▶ _DATA IN THIS EXERCISE_:
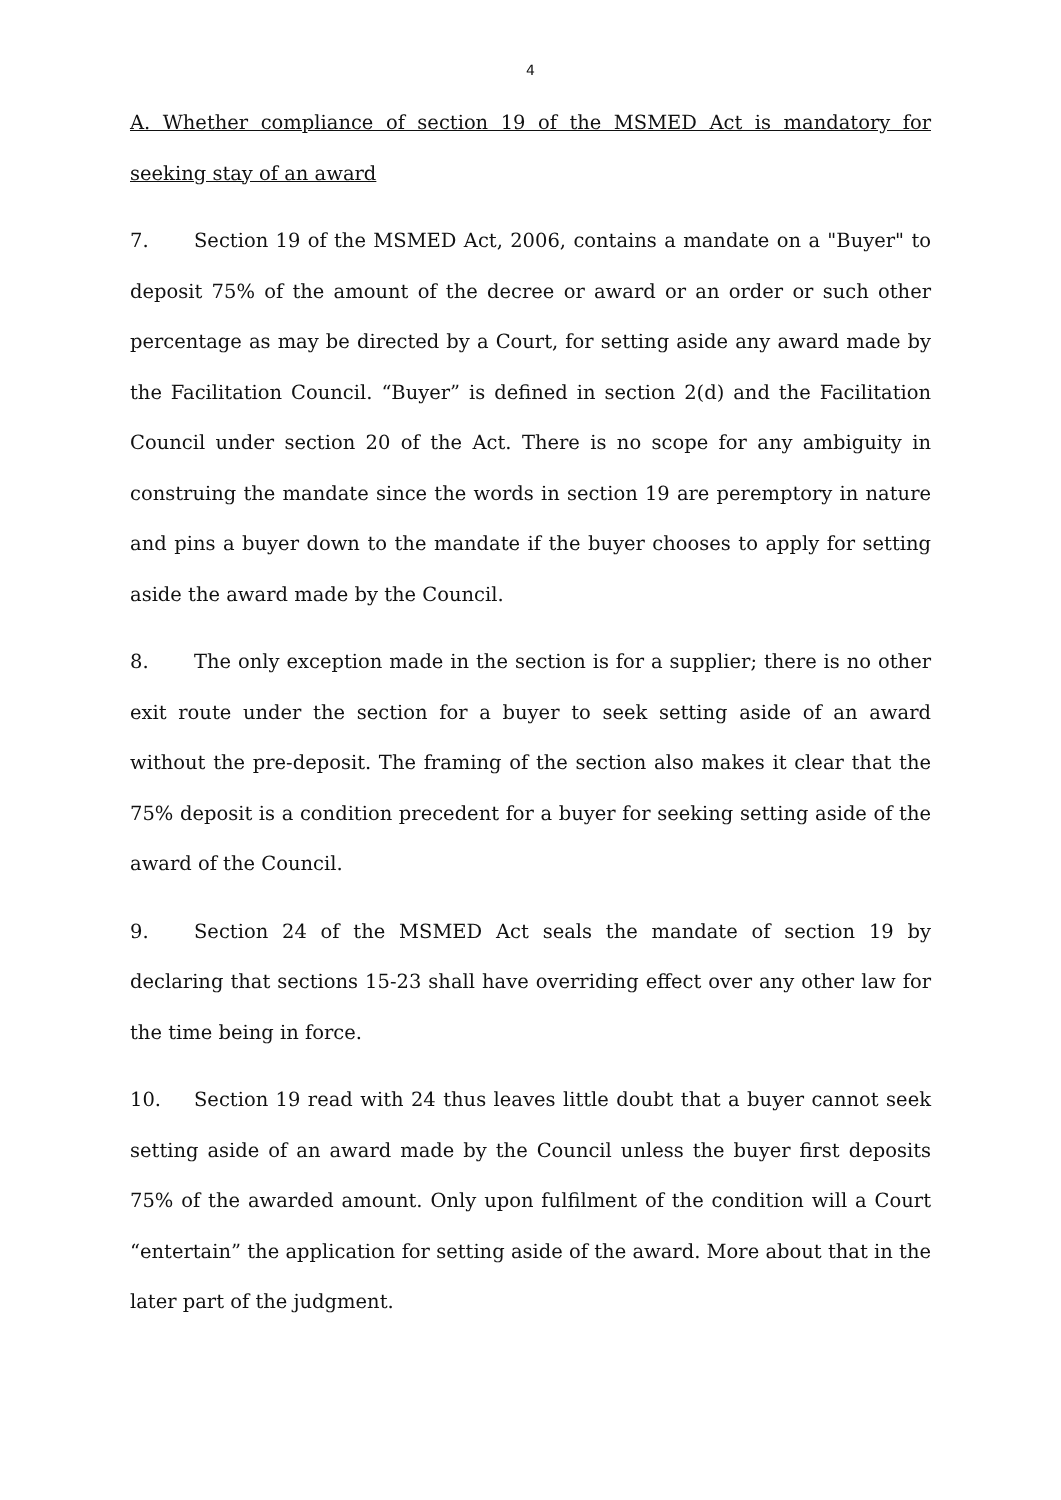4
A. Whether compliance of section 19 of the MSMED Act is mandatory for seeking stay of an award
7. Section 19 of the MSMED Act, 2006, contains a mandate on a "Buyer" to deposit 75% of the amount of the decree or award or an order or such other percentage as may be directed by a Court, for setting aside any award made by the Facilitation Council. “Buyer” is defined in section 2(d) and the Facilitation Council under section 20 of the Act. There is no scope for any ambiguity in construing the mandate since the words in section 19 are peremptory in nature and pins a buyer down to the mandate if the buyer chooses to apply for setting aside the award made by the Council.
8. The only exception made in the section is for a supplier; there is no other exit route under the section for a buyer to seek setting aside of an award without the pre-deposit. The framing of the section also makes it clear that the 75% deposit is a condition precedent for a buyer for seeking setting aside of the award of the Council.
9. Section 24 of the MSMED Act seals the mandate of section 19 by declaring that sections 15-23 shall have overriding effect over any other law for the time being in force.
10. Section 19 read with 24 thus leaves little doubt that a buyer cannot seek setting aside of an award made by the Council unless the buyer first deposits 75% of the awarded amount. Only upon fulfilment of the condition will a Court “entertain” the application for setting aside of the award. More about that in the later part of the judgment.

▶ _TASK TO COMPLETE_: Retype the material in full, exactly as written, and exclude the pictures.

▶ _SOLVED PROBLEM_:
4
A. Whether compliance of section 19 of the MSMED Act is mandatory for seeking stay of an award
7. Section 19 of the MSMED Act, 2006, contains a mandate on a "Buyer" to deposit 75% of the amount of the decree or award or an order or such other percentage as may be directed by a Court, for setting aside any award made by the Facilitation Council. “Buyer” is defined in section 2(d) and the Facilitation Council under section 20 of the Act. There is no scope for any ambiguity in construing the mandate since the words in section 19 are peremptory in nature and pins a buyer down to the mandate if the buyer chooses to apply for setting aside the award made by the Council.
8. The only exception made in the section is for a supplier; there is no other exit route under the section for a buyer to seek setting aside of an award without the pre-deposit. The framing of the section also makes it clear that the 75% deposit is a condition precedent for a buyer for seeking setting aside of the award of the Council.
9. Section 24 of the MSMED Act seals the mandate of section 19 by declaring that sections 15-23 shall have overriding effect over any other law for the time being in force.
10. Section 19 read with 24 thus leaves little doubt that a buyer cannot seek setting aside of an award made by the Council unless the buyer first deposits 75% of the awarded amount. Only upon fulfilment of the condition will a Court “entertain” the application for setting aside of the award. More about that in the later part of the judgment.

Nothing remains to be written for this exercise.